In this study, a new method for the classification of CA IMT on ultrasound images was proposed. The proposed method was to classify IMT for early diagnosis and treatment of CVD. The proposal is based on a model in the field of DL, a new subfield of machine learning.

The model is tested on a database of 501 images from 153 patients treated in Ankara Training and Research Hospital during 8-months period. CNN algorithm, which is frequently used in image classification problems, is used in the model. The accuracy of the model was compared with the classification of the doctors. The results showed that the created DL model achieved a classification performance of 89.1%. The proposed model has 89% sensitivity and 88% specificity for IMT classification.

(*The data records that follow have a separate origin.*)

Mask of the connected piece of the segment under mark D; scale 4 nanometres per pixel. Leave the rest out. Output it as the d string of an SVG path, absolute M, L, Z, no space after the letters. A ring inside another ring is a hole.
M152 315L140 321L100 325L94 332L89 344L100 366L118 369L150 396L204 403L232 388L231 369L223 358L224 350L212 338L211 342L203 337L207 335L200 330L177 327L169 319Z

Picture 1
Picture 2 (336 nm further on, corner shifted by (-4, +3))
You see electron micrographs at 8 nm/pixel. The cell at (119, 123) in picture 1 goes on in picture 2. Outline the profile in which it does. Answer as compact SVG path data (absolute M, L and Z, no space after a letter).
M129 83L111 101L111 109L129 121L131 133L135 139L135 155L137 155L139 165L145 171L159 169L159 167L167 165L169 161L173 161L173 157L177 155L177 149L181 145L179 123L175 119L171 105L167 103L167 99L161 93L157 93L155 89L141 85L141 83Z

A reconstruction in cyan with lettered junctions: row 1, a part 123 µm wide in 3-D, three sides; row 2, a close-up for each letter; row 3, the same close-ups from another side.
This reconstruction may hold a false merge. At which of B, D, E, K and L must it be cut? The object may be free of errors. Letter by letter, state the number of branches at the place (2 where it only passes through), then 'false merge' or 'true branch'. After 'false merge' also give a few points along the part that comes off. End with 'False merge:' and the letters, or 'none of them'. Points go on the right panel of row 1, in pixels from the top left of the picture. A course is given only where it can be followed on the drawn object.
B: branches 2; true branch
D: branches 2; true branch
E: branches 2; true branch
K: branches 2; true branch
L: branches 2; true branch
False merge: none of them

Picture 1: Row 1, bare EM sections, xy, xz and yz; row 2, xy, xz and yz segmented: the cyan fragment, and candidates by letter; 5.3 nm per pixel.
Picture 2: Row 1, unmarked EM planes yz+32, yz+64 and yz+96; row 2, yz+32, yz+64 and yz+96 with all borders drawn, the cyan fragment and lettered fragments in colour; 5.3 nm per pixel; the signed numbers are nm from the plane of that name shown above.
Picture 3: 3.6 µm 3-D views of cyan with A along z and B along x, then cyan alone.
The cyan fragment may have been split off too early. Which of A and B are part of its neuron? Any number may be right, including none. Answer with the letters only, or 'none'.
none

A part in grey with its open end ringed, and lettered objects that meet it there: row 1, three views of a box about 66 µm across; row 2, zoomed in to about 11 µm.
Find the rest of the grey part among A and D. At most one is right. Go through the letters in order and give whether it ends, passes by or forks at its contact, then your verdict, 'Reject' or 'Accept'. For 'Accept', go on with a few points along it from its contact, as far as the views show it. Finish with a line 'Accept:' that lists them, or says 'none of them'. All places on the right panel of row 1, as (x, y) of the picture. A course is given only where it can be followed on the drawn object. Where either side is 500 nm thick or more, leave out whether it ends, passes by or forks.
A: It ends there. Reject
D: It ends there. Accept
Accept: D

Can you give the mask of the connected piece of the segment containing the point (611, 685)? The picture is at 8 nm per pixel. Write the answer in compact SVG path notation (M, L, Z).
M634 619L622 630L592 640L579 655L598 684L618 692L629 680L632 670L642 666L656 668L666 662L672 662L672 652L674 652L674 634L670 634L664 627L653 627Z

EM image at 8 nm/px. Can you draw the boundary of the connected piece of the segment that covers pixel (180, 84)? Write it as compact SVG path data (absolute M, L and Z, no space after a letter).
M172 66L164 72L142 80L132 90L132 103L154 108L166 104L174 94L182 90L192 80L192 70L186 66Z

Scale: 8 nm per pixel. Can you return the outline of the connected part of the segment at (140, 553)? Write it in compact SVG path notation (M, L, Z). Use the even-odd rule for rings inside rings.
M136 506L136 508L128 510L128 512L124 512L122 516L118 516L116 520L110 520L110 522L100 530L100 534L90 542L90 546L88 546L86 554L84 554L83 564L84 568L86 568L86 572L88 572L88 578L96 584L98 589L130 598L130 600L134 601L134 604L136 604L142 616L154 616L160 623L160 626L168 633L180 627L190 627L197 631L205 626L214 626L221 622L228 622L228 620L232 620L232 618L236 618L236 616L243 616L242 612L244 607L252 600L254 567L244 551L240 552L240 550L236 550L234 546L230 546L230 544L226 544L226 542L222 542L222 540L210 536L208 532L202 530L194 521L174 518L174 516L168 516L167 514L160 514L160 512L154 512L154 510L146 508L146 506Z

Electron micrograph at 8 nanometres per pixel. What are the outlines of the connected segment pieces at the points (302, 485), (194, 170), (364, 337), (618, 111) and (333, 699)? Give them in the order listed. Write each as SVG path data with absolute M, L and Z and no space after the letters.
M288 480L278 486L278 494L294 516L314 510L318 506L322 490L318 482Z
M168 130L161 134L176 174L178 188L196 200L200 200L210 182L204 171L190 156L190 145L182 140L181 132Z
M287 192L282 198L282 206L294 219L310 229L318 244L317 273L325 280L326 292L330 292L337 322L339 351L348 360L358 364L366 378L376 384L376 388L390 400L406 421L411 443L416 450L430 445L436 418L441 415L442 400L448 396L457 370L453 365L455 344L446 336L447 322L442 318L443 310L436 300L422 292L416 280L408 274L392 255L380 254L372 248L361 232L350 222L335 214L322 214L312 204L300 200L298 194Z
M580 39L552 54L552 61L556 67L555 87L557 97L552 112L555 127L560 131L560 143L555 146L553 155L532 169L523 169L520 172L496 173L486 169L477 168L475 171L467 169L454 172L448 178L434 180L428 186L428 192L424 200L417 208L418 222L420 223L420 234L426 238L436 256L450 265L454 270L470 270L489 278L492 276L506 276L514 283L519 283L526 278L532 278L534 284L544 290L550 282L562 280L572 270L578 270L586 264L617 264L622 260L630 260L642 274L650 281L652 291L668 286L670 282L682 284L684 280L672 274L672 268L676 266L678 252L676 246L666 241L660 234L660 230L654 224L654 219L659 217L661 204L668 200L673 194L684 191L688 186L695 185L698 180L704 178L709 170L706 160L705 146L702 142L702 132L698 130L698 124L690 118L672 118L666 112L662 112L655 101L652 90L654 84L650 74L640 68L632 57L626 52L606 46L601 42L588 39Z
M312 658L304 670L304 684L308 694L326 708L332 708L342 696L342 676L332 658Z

The performance of our CNN model, based on the DL method, has been remarkably significant in the classification of the CA IMT. To summarize, the main contributions and developments of the proposed method are that this is an ongoing study of previous segmentation studies; it shows high performance in high number of images in classification studies, high performance in image quality differences and significant reliability and precision in the classification of IMT.

It is also important to emphasize that these positive aspects are very important for a method designed to help prevent CVD. The study showed that DL methods can produce effective results in medical research.